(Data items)
----------
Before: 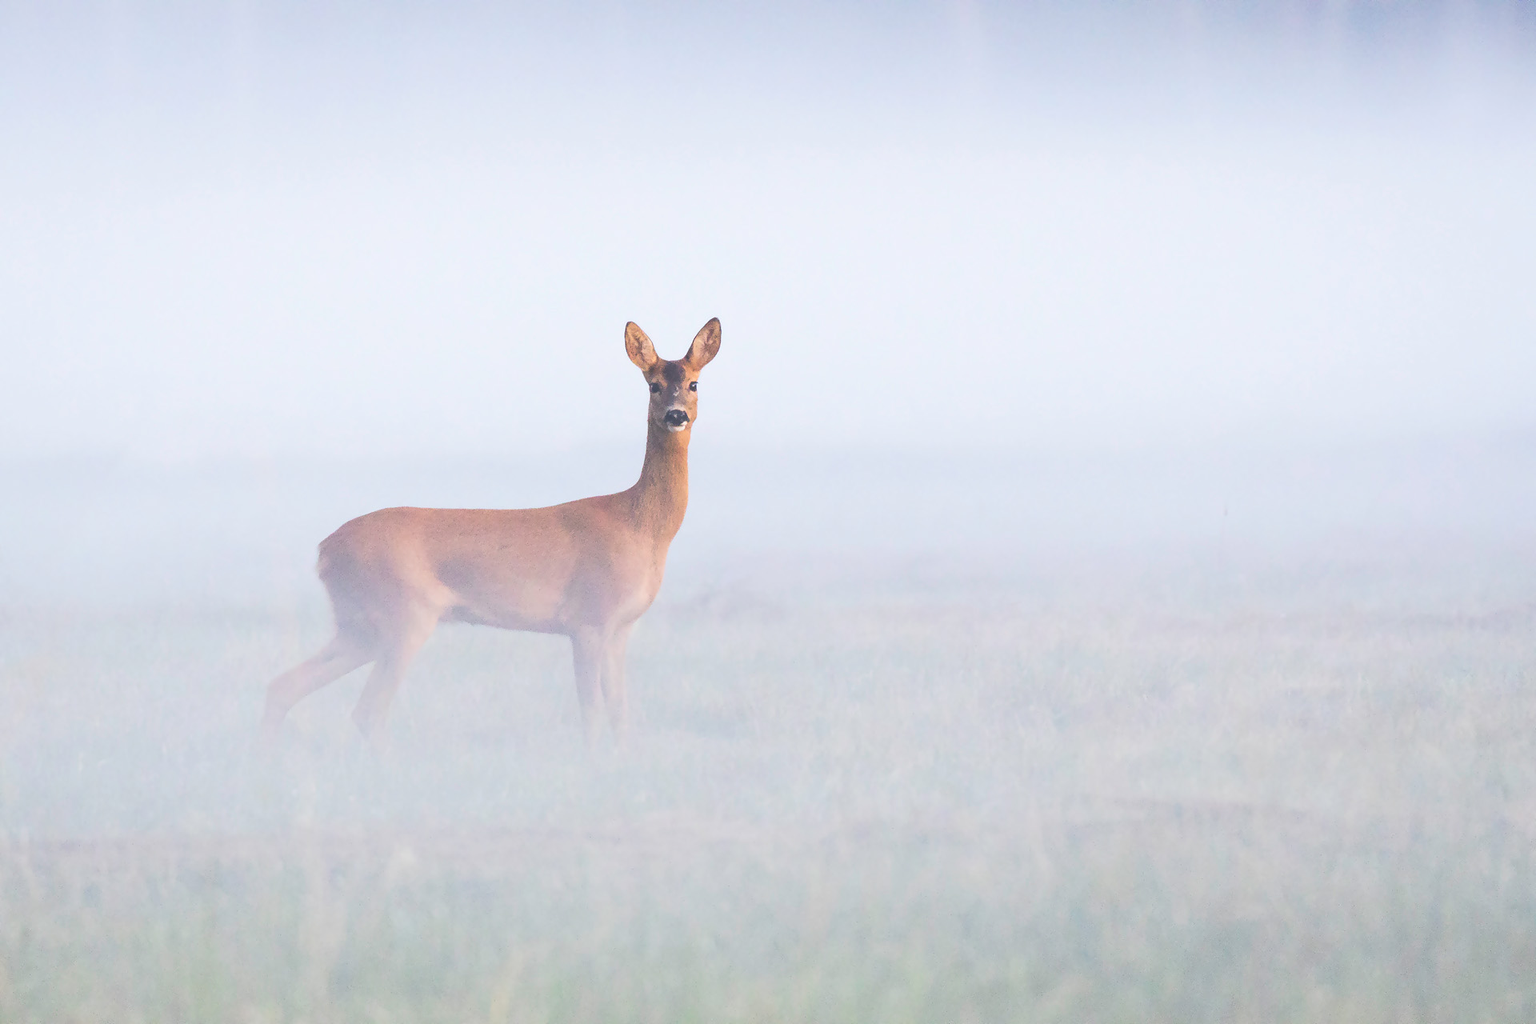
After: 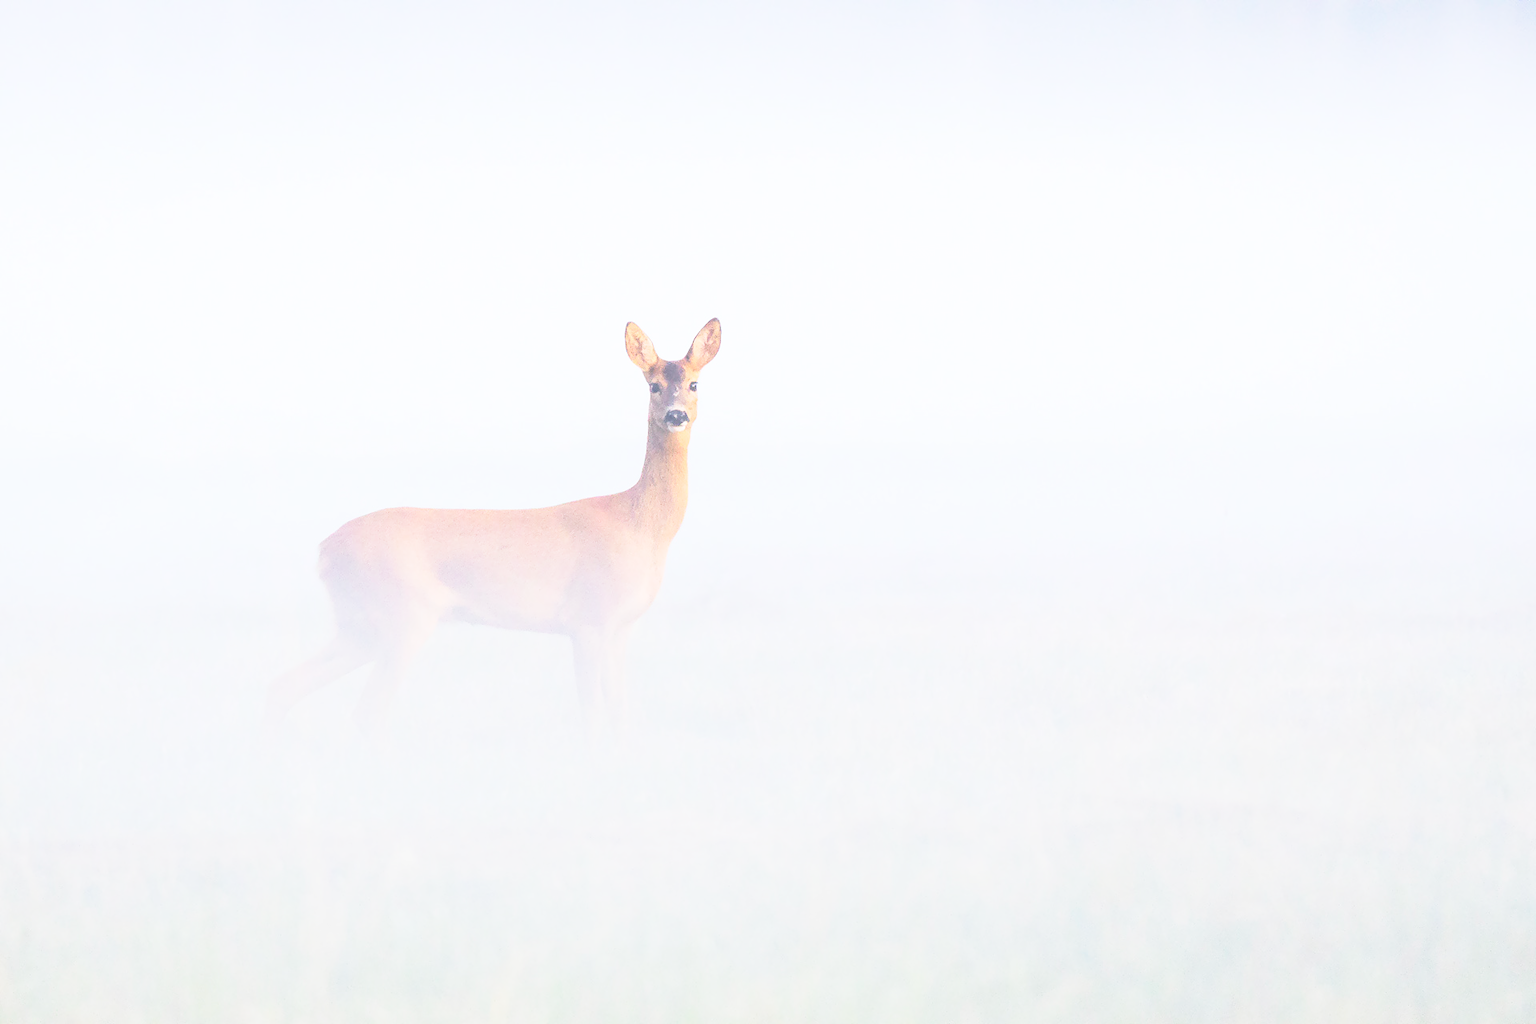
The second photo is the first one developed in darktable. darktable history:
exposure: compensate highlight preservation false
base curve: curves: ch0 [(0, 0) (0.028, 0.03) (0.121, 0.232) (0.46, 0.748) (0.859, 0.968) (1, 1)], preserve colors none
rgb levels: levels [[0.027, 0.429, 0.996], [0, 0.5, 1], [0, 0.5, 1]]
----------
- **TASK**: Return the edit settings from every entry above word for word, leaving out the pictures.

- **RESULT OF THE TASK**:
Before: 
After: 
The second photo is the first one developed in darktable. darktable history:
exposure: compensate highlight preservation false
base curve: curves: ch0 [(0, 0) (0.028, 0.03) (0.121, 0.232) (0.46, 0.748) (0.859, 0.968) (1, 1)], preserve colors none
rgb levels: levels [[0.027, 0.429, 0.996], [0, 0.5, 1], [0, 0.5, 1]]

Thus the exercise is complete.